--- START ---
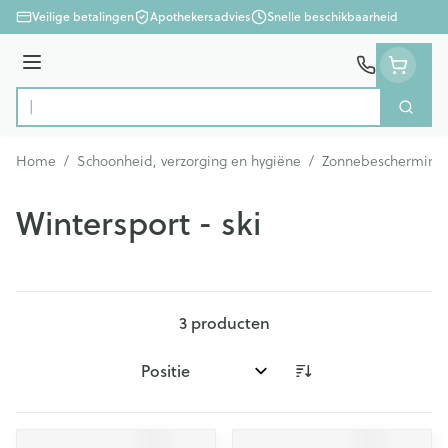
Ga naar de inhoud
Veilige betalingen
Apothekersadvies
Snelle beschikbaarheid
Menu
Zoek
Product, merk, categorie...
Home
/
Schoonheid, verzorging en hygiëne
/
Zonnebescherming
Wintersport - ski
3
producten
Sorteer op:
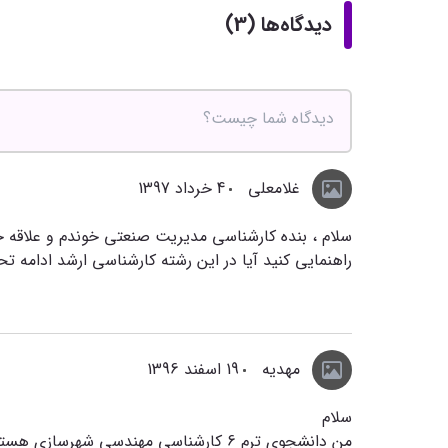
دیدگاه‌ها (3)
غلامعلی
4 خرداد 1397
سلام ، بنده کارشناسی مدیریت صنعتی خوندم و علاقه خا
راهنمایی کنید آیا در این رشته کارشناسی ارشد ادامه ت
مهدیه
19 اسفند 1396
سلام
من دانشجوی ترم 6 کارشناسی مهندسی شهرساز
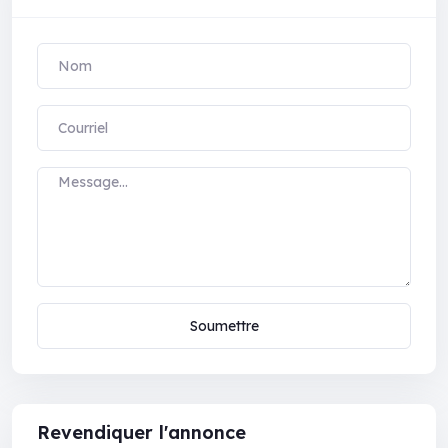
Soumettre
Revendiquer l'annonce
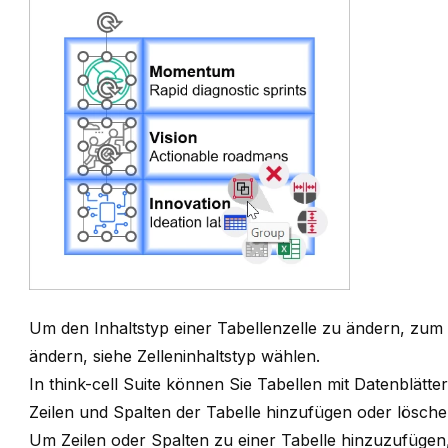
Um den Inhaltstyp einer Tabellenzelle zu ändern, zum B
ändern, siehe
Zelleninhaltstyp wählen
.
In
think-cell
Suite
können Sie
Tabellen mit Datenblätte
Zeilen und Spalten der Tabelle hinzufügen oder lösch
Um Zeilen oder Spalten zu einer Tabelle hinzuzufügen,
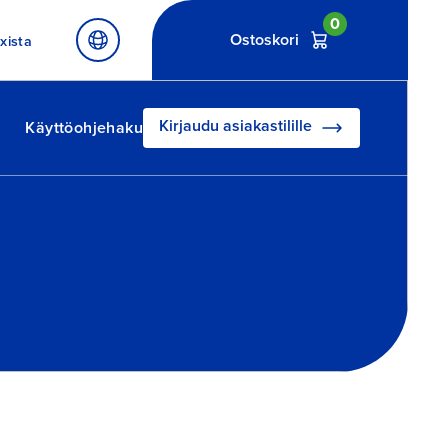
0
Ostoskori
xista
Kirjaudu asiakastilille
Käyttöohjehaku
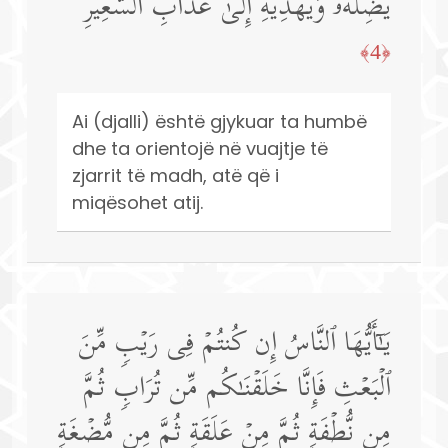
یُضِلُّهُۥ وَیَهۡدِیهِ إِلَىٰ عَذَابِ ٱلسَّعِیرِ
﴿4﴾
Ai (djalli) është gjykuar ta humbë
dhe ta orientojë në vuajtje të
zjarrit të madh, atë që i
miqësohet atij.
یَـٰۤأَیُّهَا ٱلنَّاسُ إِن كُنتُمۡ فِی رَیۡبࣲ مِّنَ
ٱلۡبَعۡثِ فَإِنَّا خَلَقۡنَـٰكُم مِّن تُرَابࣲ ثُمَّ
مِن نُّطۡفَةࣲ ثُمَّ مِنۡ عَلَقَةࣲ ثُمَّ مِن مُّضۡغَةࣲ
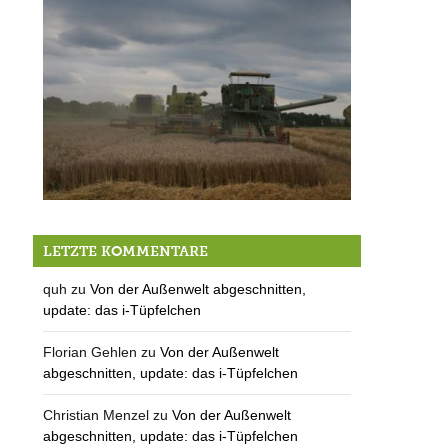
Als noch Sommer war …
LETZTE KOMMENTARE
quh
zu
Von der Außenwelt abgeschnitten,
update: das i-Tüpfelchen
Florian Gehlen
zu
Von der Außenwelt
abgeschnitten, update: das i-Tüpfelchen
Christian Menzel
zu
Von der Außenwelt
abgeschnitten, update: das i-Tüpfelchen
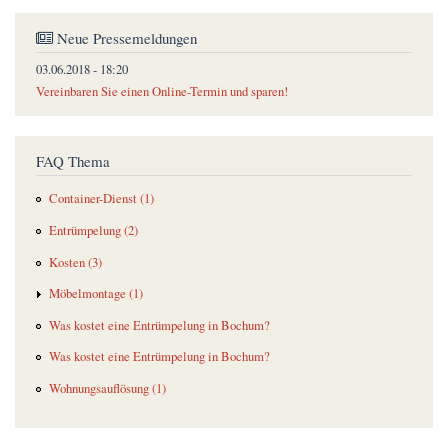
Neue Pressemeldungen
03.06.2018 - 18:20
Vereinbaren Sie einen Online-Termin und sparen!
FAQ Thema
Container-Dienst (1)
Entrümpelung (2)
Kosten (3)
Möbelmontage (1)
Was kostet eine Entrümpelung in Bochum?
Was kostet eine Entrümpelung in Bochum?
Wohnungsauflösung (1)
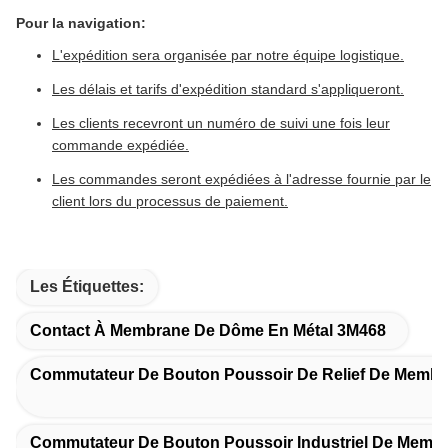
Pour la navigation:
L'expédition sera organisée par notre équipe logistique.
Les délais et tarifs d'expédition standard s'appliqueront.
Les clients recevront un numéro de suivi une fois leur
commande expédiée.
Les commandes seront expédiées à l'adresse fournie par le
client lors du processus de paiement.
Les Étiquettes:
Contact À Membrane De Dôme En Métal 3M468
Commutateur De Bouton Poussoir De Relief De Memb
Commutateur De Bouton Poussoir Industriel De Memb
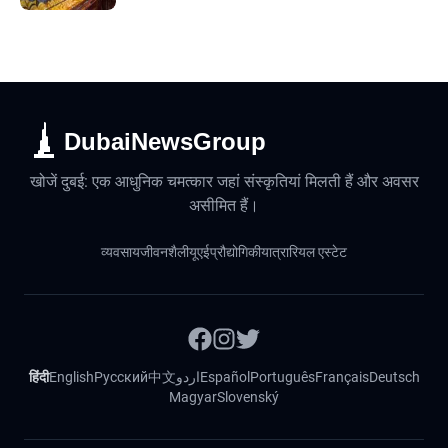
DubaiNewsGroup
खोजें दुबई: एक आधुनिक चमत्कार जहां संस्कृतियां मिलती हैं और अवसर
असीमित हैं।
व्यवसाय
जीवनशैली
यूएई
प्रौद्योगिकी
यात्रा
रियल एस्टेट
हिंदी
English
Русский
中文
اردو
Español
Português
Français
Deutsch
Magyar
Slovenský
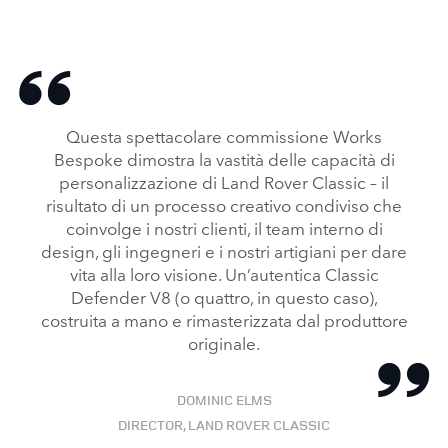
Questa spettacolare commissione Works
Bespoke dimostra la vastità delle capacità di
personalizzazione di Land Rover Classic – il
risultato di un processo creativo condiviso che
coinvolge i nostri clienti, il team interno di
design, gli ingegneri e i nostri artigiani per dare
vita alla loro visione. Un’autentica Classic
Defender V8 (o quattro, in questo caso),
costruita a mano e rimasterizzata dal produttore
originale.
DOMINIC ELMS
DIRECTOR, LAND ROVER CLASSIC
--- END ---
Would you provide an exact, picture-free copy of the data above?

Ga naar de inhoud
Veilige betalingen
Apothekersadvies
Snelle beschikbaarheid
Menu
Zoek
Product, merk, categorie...
Home
/
Schoonheid, verzorging en hygiëne
/
Zonnebescherming
Wintersport - ski
3
producten
Sorteer op:
دیدگاه‌ها (3)
غلامعلی
4 خرداد 1397
سلام ، بنده کارشناسی مدیریت صنعتی خوندم و علاقه خا
راهنمایی کنید آیا در این رشته کارشناسی ارشد ادامه ت
مهدیه
19 اسفند 1396
سلام
من دانشجوی ترم 6 کارشناسی مهندسی شهرساز
Soumettre
Revendiquer l'annonce
Um den Inhaltstyp einer Tabellenzelle zu ändern, zum B
ändern, siehe
Zelleninhaltstyp wählen
.
In
think-cell
Suite
können Sie
Tabellen mit Datenblätte
Zeilen und Spalten der Tabelle hinzufügen oder lösch
Um Zeilen oder Spalten zu einer Tabelle hinzuzufügen,
0
Ostoskori
xista
Kirjaudu asiakastilille
Käyttöohjehaku
یُضِلُّهُۥ وَیَهۡدِیهِ إِلَىٰ عَذَابِ ٱلسَّعِیرِ
﴿4﴾
Ai (djalli) është gjykuar ta humbë
dhe ta orientojë në vuajtje të
zjarrit të madh, atë që i
miqësohet atij.
یَـٰۤأَیُّهَا ٱلنَّاسُ إِن كُنتُمۡ فِی رَیۡبࣲ مِّنَ
ٱلۡبَعۡثِ فَإِنَّا خَلَقۡنَـٰكُم مِّن تُرَابࣲ ثُمَّ
مِن نُّطۡفَةࣲ ثُمَّ مِنۡ عَلَقَةࣲ ثُمَّ مِن مُّضۡغَةࣲ
Als noch Sommer war …
LETZTE KOMMENTARE
quh
zu
Von der Außenwelt abgeschnitten,
update: das i-Tüpfelchen
Florian Gehlen
zu
Von der Außenwelt
abgeschnitten, update: das i-Tüpfelchen
Christian Menzel
zu
Von der Außenwelt
abgeschnitten, update: das i-Tüpfelchen
Neue Pressemeldungen
03.06.2018 - 18:20
Vereinbaren Sie einen Online-Termin und sparen!
FAQ Thema
Container-Dienst (1)
Entrümpelung (2)
Kosten (3)
Möbelmontage (1)
Was kostet eine Entrümpelung in Bochum?
Was kostet eine Entrümpelung in Bochum?
Wohnungsauflösung (1)
Pour la navigation:
L'expédition sera organisée par notre équipe logistique.
Les délais et tarifs d'expédition standard s'appliqueront.
Les clients recevront un numéro de suivi une fois leur
commande expédiée.
Les commandes seront expédiées à l'adresse fournie par le
client lors du processus de paiement.
Les Étiquettes:
Contact À Membrane De Dôme En Métal 3M468
Commutateur De Bouton Poussoir De Relief De Memb
Commutateur De Bouton Poussoir Industriel De Memb
DubaiNewsGroup
खोजें दुबई: एक आधुनिक चमत्कार जहां संस्कृतियां मिलती हैं और अवसर
असीमित हैं।
व्यवसाय
जीवनशैली
यूएई
प्रौद्योगिकी
यात्रा
रियल एस्टेट
हिंदी
English
Русский
中文
اردو
Español
Português
Français
Deutsch
Magyar
Slovenský
Questa spettacolare commissione Works
Bespoke dimostra la vastità delle capacità di
personalizzazione di Land Rover Classic – il
risultato di un processo creativo condiviso che
coinvolge i nostri clienti, il team interno di
design, gli ingegneri e i nostri artigiani per dare
vita alla loro visione. Un’autentica Classic
Defender V8 (o quattro, in questo caso),
costruita a mano e rimasterizzata dal produttore
originale.
DOMINIC ELMS
DIRECTOR, LAND ROVER CLASSIC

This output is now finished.